Provided material:

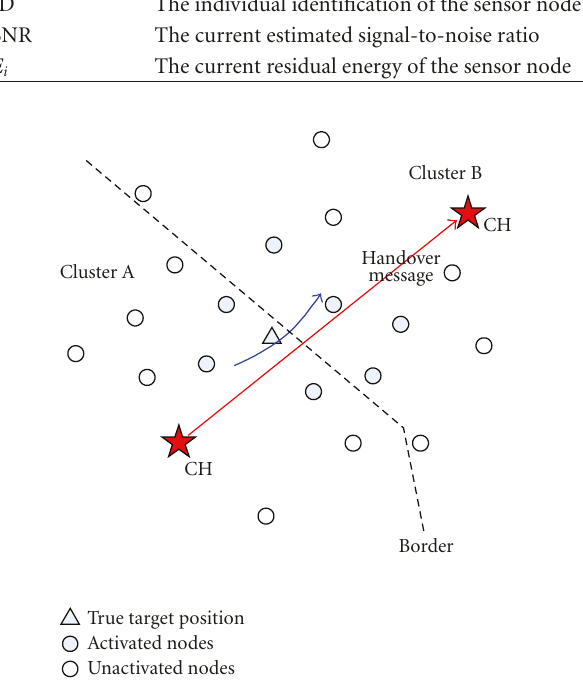
Figure 2: Illustration of target tracking task handover between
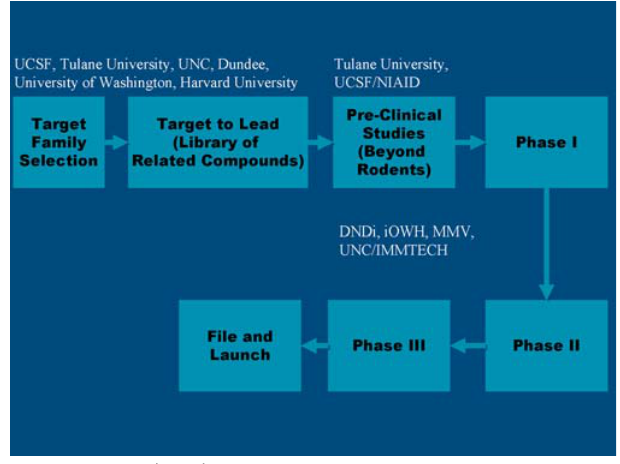
Figure 1. The Pipeline of Drug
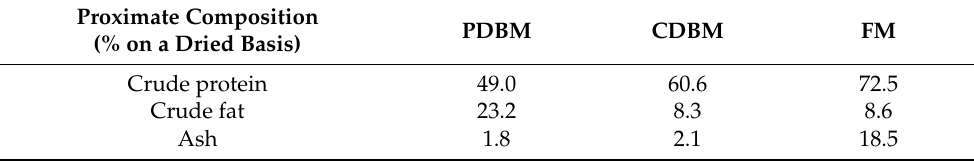
Table 3. Proximate composition of black soldier fly larvae meal in this study. Proximate Composition (% on a Dried Basis)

Exercise brief: Copy the data above word for word. Pictures stay out.

Response to the exercise:
Figure 2: Illustration of target tracking task handover between
Figure 1. The Pipeline of Drug
Table 3. Proximate composition of black soldier fly larvae meal in this study. Proximate Composition (% on a Dried Basis)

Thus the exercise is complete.